### CHALLENGE
Pick out and copy each line of the records below that contains the string "crops". Uppercase and lowercase letters count as different.

### RAW DATA

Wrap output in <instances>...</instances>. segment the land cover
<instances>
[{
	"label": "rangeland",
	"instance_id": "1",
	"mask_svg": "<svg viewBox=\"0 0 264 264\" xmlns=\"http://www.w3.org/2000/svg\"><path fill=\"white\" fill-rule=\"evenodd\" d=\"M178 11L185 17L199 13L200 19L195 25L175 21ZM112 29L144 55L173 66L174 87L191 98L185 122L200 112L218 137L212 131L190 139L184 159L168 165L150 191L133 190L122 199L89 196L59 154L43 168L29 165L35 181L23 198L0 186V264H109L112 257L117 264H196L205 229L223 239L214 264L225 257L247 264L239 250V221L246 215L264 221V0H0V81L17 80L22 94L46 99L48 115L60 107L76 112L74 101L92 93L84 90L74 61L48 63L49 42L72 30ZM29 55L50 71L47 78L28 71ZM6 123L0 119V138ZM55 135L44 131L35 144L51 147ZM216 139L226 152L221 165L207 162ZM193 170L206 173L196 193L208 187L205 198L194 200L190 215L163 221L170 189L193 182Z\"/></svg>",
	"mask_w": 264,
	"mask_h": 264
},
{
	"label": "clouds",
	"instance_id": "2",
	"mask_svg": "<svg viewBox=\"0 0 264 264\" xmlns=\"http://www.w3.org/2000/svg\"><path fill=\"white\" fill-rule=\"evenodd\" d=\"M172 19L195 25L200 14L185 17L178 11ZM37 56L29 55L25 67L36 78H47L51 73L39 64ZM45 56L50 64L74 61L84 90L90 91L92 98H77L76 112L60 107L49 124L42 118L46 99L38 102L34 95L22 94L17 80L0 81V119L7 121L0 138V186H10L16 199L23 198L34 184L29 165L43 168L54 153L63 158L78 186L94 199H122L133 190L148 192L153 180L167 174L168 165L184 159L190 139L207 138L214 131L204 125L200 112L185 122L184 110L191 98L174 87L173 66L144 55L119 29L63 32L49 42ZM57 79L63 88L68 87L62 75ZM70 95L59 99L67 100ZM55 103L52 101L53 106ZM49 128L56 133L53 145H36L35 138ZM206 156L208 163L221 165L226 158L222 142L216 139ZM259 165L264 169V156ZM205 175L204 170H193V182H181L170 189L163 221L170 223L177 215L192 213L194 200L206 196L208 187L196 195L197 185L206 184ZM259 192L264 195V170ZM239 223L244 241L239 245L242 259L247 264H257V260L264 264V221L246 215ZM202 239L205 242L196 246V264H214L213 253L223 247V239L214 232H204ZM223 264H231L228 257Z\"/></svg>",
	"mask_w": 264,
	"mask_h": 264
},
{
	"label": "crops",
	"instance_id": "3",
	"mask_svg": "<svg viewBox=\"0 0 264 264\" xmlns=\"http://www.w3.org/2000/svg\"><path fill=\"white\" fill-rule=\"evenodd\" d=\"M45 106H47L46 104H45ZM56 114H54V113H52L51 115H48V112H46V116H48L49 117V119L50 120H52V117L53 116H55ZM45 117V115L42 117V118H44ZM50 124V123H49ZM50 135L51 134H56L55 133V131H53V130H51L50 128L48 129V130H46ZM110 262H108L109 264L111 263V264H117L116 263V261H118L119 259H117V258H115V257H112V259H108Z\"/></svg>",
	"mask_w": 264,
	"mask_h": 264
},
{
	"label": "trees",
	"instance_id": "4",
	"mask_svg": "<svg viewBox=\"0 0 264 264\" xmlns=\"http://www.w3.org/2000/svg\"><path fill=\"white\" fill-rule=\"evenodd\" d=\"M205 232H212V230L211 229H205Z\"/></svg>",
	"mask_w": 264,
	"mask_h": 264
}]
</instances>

* * *

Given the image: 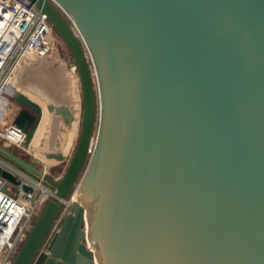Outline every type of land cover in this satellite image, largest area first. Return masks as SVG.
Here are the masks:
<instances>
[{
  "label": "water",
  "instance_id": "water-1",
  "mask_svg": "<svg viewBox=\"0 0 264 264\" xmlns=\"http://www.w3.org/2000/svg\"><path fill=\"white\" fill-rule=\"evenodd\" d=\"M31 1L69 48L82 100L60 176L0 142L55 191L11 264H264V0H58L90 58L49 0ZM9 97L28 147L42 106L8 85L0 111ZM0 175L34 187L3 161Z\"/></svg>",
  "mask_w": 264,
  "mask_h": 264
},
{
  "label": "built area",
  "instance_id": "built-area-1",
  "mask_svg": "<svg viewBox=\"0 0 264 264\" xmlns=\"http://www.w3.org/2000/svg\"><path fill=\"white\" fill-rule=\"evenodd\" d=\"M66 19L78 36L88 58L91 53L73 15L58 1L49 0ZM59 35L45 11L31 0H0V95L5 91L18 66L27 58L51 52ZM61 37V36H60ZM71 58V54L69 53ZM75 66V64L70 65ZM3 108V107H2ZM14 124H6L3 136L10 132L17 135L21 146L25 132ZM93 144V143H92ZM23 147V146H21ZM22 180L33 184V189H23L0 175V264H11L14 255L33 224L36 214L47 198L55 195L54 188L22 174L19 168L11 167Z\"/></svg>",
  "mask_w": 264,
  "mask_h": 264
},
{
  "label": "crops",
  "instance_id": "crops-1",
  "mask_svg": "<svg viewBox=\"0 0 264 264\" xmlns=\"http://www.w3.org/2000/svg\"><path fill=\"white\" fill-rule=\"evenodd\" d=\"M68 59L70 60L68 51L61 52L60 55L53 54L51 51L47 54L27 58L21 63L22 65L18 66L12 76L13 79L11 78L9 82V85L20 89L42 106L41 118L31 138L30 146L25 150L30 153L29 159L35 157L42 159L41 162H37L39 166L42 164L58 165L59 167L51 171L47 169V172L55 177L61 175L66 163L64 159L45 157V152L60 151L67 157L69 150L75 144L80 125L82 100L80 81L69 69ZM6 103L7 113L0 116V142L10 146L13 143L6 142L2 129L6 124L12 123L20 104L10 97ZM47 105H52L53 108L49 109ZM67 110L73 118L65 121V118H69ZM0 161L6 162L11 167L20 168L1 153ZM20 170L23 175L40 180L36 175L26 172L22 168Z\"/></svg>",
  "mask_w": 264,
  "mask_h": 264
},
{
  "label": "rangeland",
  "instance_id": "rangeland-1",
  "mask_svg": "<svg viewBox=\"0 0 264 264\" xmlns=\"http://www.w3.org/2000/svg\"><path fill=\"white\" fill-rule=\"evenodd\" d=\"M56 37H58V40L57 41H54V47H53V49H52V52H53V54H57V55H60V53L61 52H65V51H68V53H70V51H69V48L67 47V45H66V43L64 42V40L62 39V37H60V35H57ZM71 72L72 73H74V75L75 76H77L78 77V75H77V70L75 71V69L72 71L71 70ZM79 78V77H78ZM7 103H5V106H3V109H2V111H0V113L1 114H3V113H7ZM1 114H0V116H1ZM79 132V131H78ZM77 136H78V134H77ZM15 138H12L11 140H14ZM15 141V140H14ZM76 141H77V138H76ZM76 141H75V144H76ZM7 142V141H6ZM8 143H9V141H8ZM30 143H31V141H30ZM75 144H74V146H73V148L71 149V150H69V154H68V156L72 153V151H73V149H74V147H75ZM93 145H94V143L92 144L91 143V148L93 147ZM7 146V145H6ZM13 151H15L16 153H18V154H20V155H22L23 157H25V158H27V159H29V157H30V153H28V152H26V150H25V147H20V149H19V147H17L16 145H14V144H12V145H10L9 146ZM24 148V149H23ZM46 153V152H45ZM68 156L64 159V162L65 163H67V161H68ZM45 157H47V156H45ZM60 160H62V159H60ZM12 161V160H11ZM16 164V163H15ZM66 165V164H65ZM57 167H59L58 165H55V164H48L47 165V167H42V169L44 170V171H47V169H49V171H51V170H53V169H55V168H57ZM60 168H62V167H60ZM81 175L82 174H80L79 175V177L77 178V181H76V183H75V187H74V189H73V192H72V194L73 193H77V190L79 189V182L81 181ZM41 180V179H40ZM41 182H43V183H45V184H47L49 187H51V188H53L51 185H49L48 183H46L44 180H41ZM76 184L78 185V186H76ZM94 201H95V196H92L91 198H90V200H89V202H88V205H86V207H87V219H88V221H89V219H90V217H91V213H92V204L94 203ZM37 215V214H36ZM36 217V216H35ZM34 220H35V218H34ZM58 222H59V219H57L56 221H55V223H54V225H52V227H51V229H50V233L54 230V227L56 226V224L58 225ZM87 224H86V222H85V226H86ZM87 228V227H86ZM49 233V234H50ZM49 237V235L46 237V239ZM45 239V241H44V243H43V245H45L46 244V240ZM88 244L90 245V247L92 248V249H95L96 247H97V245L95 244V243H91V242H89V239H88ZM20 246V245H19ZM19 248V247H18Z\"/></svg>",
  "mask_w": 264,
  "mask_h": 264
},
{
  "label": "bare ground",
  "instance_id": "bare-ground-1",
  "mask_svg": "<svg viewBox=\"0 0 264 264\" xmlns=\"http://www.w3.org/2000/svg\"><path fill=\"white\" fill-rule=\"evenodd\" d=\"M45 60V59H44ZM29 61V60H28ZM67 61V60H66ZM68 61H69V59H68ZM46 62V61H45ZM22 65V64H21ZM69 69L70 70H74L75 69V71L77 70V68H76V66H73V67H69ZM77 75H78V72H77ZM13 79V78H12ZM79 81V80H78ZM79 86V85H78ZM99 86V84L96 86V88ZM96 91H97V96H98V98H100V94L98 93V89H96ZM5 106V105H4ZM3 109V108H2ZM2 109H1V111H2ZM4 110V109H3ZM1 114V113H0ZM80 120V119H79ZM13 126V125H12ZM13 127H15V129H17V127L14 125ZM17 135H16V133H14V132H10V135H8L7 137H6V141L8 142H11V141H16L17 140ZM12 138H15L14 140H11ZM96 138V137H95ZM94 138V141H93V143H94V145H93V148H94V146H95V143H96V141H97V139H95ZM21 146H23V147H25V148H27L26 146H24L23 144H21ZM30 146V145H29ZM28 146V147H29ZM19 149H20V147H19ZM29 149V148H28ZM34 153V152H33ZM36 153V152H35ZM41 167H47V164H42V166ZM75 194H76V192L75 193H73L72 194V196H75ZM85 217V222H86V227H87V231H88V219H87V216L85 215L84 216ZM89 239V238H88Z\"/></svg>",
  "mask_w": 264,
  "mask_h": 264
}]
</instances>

### TASK ANSWER
	"label": "crops",
  "label": "crops",
  "instance_id": "crops-1",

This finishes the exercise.